START Excerpt
At Friam today we discussed the latest buzz about javascript and it's renaissance in the computing world. Here are some notes folks asked for.

Theme: Chrome, Firefox, Safari etc are building much more sophisticated javascript implementations, including developer tools for debugging and DOM (Document Object Model) browsing. The DOM is the xml hierarchy internal to all web pages, and accessible by JS. This sophistication, coupled with JS being the most widely deployed language on the planet (in every browser and most phones too), is building interest in JS as the most interesting programming environment for a wide variety of uses.

Books: The recent book, JavaScript the Good Parts, has raised the awareness of just how nifty a language JS is, including Closures and Prototypal inheritance. JavaScript: The Definitive Guide, provides the reference that coupled with the first book builds a complete foundation for learning JS.

Architecture: JS is not only in the browser, it now is available standalone as a desktop shell (Rhino, Spidermonkey, etc), letting you try JS phrases easily. SSJS (Server Side JS) is blossoming too, letting the same language be used on the client and server. This is very important considering Rails (Ruby server, JS client) Django (Python server, JS client) is confusing for most programmers. One on both sides would be better, and with Rhino on the server, you can access all of Java via the Rhino-Java bridge. To complete this, the AJAX communication can also move from XML to JSON, the JavaScript Object Notation .. just JS data structures. Thus the Web 2.0 complexity goes from (Ruby/Python/.. XML JS) to (JS JS JS).
END Excerpt
> _Exercise_
Answer these questions from the JavaScript notes:
1. What does the abbreviation DOM stand for?
2. Which two language features of JS are named alongside the book JavaScript the Good Parts?
3. What does the abbreviation JSON stand for?
The entries are separate material, unrelated to the JavaScript notes.
START Data supplied
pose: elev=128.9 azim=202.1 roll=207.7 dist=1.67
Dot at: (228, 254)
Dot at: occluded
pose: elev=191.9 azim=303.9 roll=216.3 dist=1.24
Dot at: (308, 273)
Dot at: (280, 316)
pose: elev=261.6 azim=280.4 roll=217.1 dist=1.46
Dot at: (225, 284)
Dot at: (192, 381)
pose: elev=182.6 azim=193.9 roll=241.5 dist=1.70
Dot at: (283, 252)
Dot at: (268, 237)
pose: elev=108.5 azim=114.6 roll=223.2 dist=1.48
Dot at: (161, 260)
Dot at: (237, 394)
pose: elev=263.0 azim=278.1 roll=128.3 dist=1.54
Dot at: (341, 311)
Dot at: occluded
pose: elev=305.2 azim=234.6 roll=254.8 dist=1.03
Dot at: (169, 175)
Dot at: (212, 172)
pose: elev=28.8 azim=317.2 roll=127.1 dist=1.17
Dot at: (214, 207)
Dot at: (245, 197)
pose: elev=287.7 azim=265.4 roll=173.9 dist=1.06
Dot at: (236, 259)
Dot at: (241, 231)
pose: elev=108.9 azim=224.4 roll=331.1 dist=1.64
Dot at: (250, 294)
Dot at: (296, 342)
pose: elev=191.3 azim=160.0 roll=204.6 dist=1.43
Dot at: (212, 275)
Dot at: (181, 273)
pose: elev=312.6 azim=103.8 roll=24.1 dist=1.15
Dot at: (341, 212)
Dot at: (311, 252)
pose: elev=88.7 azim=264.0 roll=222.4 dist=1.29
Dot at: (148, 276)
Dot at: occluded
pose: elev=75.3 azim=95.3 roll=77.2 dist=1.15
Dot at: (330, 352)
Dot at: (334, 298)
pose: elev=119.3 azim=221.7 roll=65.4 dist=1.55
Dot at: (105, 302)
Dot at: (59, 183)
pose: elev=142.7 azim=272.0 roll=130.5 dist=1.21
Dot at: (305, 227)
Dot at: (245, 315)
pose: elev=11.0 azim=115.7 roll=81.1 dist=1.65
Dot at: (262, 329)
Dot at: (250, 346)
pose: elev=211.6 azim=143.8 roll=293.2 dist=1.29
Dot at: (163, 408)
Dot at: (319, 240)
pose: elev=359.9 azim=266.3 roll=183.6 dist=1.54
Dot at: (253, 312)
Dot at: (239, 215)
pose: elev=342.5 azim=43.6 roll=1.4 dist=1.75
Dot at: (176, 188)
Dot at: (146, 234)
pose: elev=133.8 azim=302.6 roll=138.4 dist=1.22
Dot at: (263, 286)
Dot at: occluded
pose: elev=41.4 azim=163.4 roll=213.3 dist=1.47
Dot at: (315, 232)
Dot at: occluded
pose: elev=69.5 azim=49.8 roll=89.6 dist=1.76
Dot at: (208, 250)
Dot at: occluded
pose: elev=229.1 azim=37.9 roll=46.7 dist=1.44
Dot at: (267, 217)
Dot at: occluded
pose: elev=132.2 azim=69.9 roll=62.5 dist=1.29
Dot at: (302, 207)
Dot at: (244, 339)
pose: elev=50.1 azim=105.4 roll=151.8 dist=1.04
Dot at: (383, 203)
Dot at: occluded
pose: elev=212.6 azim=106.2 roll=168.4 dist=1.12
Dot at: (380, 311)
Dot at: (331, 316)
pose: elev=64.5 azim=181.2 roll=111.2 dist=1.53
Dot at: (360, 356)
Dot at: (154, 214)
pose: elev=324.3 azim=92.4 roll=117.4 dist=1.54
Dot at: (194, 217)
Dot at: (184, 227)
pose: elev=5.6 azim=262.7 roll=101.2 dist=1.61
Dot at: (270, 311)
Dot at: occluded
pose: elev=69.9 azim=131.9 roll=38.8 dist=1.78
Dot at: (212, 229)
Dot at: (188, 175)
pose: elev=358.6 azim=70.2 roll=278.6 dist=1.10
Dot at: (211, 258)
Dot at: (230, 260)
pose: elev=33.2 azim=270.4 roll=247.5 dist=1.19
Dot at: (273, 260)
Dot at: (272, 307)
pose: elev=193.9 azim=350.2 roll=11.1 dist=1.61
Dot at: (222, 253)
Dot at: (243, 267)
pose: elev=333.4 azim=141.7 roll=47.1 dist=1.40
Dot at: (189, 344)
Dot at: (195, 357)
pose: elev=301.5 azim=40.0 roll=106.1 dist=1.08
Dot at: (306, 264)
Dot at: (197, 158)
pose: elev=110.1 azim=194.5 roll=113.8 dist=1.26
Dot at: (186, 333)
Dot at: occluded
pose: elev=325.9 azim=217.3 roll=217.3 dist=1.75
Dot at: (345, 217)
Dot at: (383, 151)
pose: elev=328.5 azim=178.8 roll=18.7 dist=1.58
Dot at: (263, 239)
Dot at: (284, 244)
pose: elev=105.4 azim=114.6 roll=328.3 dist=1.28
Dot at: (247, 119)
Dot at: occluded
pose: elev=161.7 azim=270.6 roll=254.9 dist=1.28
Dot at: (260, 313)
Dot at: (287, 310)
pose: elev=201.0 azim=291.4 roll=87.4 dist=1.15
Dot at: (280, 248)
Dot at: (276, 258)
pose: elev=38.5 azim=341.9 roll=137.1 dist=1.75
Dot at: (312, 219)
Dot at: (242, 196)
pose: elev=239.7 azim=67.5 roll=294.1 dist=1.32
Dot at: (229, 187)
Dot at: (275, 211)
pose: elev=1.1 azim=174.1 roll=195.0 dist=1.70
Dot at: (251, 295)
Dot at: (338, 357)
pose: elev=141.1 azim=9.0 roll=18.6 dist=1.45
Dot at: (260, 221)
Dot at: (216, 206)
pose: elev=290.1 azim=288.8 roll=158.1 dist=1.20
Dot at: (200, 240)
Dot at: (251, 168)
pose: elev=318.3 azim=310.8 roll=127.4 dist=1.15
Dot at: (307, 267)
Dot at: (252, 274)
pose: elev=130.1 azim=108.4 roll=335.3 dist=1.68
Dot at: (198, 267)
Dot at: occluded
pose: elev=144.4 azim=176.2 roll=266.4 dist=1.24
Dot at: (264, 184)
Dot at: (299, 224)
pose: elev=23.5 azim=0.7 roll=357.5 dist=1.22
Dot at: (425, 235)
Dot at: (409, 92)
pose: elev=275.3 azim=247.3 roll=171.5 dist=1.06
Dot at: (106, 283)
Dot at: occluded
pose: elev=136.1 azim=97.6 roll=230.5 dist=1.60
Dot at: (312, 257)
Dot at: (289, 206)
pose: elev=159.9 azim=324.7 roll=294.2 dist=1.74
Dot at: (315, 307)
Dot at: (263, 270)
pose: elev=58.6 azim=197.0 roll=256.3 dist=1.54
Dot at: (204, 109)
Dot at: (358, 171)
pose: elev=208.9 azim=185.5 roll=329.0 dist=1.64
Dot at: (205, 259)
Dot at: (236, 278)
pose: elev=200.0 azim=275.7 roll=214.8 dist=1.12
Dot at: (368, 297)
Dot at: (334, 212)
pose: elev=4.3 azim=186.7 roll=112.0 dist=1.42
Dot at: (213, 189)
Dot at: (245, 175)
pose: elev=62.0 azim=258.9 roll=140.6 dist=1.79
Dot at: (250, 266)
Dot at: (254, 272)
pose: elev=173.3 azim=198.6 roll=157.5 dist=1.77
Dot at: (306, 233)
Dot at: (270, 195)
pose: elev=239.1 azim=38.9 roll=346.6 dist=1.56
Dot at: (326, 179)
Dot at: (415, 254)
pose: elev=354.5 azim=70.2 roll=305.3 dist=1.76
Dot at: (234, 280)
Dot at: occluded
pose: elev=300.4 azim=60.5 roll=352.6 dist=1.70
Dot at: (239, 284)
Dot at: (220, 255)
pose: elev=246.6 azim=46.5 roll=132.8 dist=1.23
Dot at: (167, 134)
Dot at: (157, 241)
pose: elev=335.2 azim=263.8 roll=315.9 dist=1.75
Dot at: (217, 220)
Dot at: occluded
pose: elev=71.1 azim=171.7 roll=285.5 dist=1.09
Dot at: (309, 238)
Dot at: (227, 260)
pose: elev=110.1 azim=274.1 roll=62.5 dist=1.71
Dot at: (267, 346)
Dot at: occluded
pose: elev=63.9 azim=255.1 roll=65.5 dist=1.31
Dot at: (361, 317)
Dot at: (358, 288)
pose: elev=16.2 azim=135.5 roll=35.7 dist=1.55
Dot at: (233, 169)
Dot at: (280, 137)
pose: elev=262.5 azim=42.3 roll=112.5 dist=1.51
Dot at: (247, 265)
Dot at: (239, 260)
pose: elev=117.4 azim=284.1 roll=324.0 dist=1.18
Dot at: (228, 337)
END Data supplied
> _Response to this task_
1. Document Object Model
2. Closures and Prototypal inheritance
3. JavaScript Object Notation